Laboratory of Cell Signaling, Graduate School of Pharmaceutical Sciences, University of Tokyo, 7-3-1 Hongo, Bunkyo-ku, Tokyo 113-0033, Japan.
Nat Commun. 2012;3:1285. doi: 10.1038/ncomms2283.
Changes in the osmolality of body fluids pose a serious danger to cells and living organisms, which have developed cellular systems to sense and respond to osmotic stress and to maintain homoeostasis of body fluid. However, these processes are incompletely understood in mammals. Here we show that apoptosis signal-regulating kinase 3 (ASK3) is predominantly expressed in the kidney and alters its kinase activity bidirectionally in response to osmotic stress. We further demonstrate that ASK3 interacts with WNK1, mutation in which causes an inherited form of hypertension in humans. Knockdown of Ask3 by short interfering RNA enhances the activation of the WNK1-SPAK/OSR1 signalling pathway. Moreover, Ask3 knockout mice exhibit a hypertensive phenotype, in addition to hyperactivation of SPAK/OSR1 in renal tubules. Our results suggest that ASK3 is a unique bidirectional responder to osmotic stress and that it has a role in the control of blood pressure as an upstream suppressor of the WNK1-SPAK/OSR1 signalling pathway.

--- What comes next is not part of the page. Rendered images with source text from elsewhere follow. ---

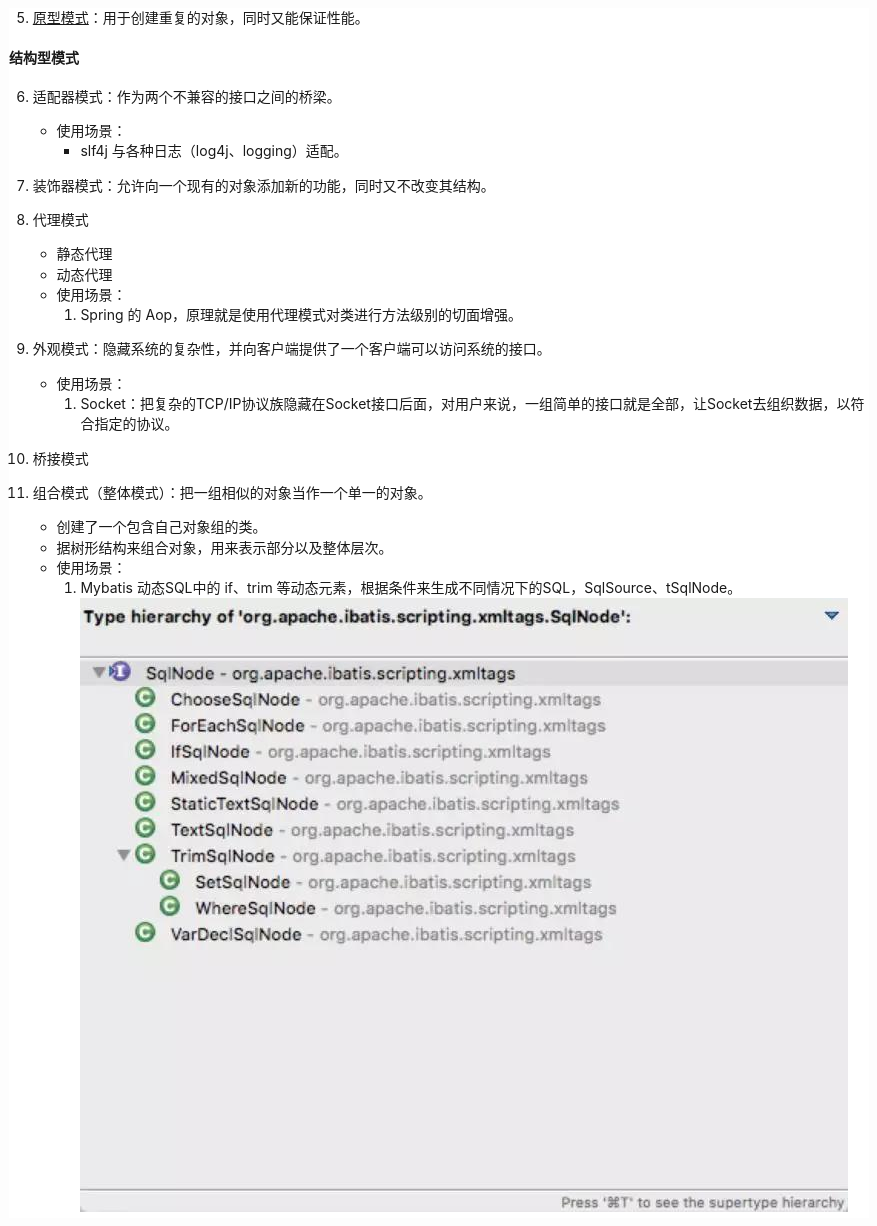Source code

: 5. [原型模式](/Interview-Java/src/main/java/www/wjl/com/Interview/entity/ConcretePrototype.java)：用于创建重复的对象，同时又能保证性能。

#### 结构型模式
6. 适配器模式：作为两个不兼容的接口之间的桥梁。
   + 使用场景：
     + slf4j 与各种日志（log4j、logging）适配。

7. 装饰器模式：允许向一个现有的对象添加新的功能，同时又不改变其结构。

8. 代理模式
   + 静态代理
   + 动态代理
   + 使用场景：
     1. Spring 的 Aop，原理就是使用代理模式对类进行方法级别的切面增强。

9. 外观模式：隐藏系统的复杂性，并向客户端提供了一个客户端可以访问系统的接口。
   + 使用场景：
     1. Socket：把复杂的TCP/IP协议族隐藏在Socket接口后面，对用户来说，一组简单的接口就是全部，让Socket去组织数据，以符合指定的协议。

10. 桥接模式

11. 组合模式（整体模式）：把一组相似的对象当作一个单一的对象。
    + 创建了一个包含自己对象组的类。
    + 据树形结构来组合对象，用来表示部分以及整体层次。 
    + 使用场景：
      1. Mybatis 动态SQL中的 if、trim 等动态元素，根据条件来生成不同情况下的SQL，SqlSource、tSqlNode。
      ![](/Pic/SqlNode.jpg)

体液渗透压的变化对细胞和生物体构成严重威胁,细胞和生物体已经进化出细胞系统来感知和应对渗透胁迫,并维持体液的内稳态。然而,哺乳动物中这些过程还不完全清楚。在这里,我们发现凋亡信号调节激酶 3(ASK3)主要在肾脏中表达,并在应对渗透压胁迫时双向改变其激酶活性。我们进一步证明 ASK3 与 WNK1 相互作用,WNK1 的突变会导致人类遗传性高血压。通过短干扰 RNA 敲低 Ask3 会增强 WNK1-SPAK/OSR1 信号通路的激活。此外,ASK3 基因敲除小鼠表现出高血压表型,此外,肾脏小管中 SPAK/OSR1 的过度激活。我们的研究结果表明,ASK3 是一种对渗透压胁迫的独特双向反应蛋白,作为 WNK1-SPAK/OSR1 信号通路的上游抑制因子,在血压控制中发挥作用。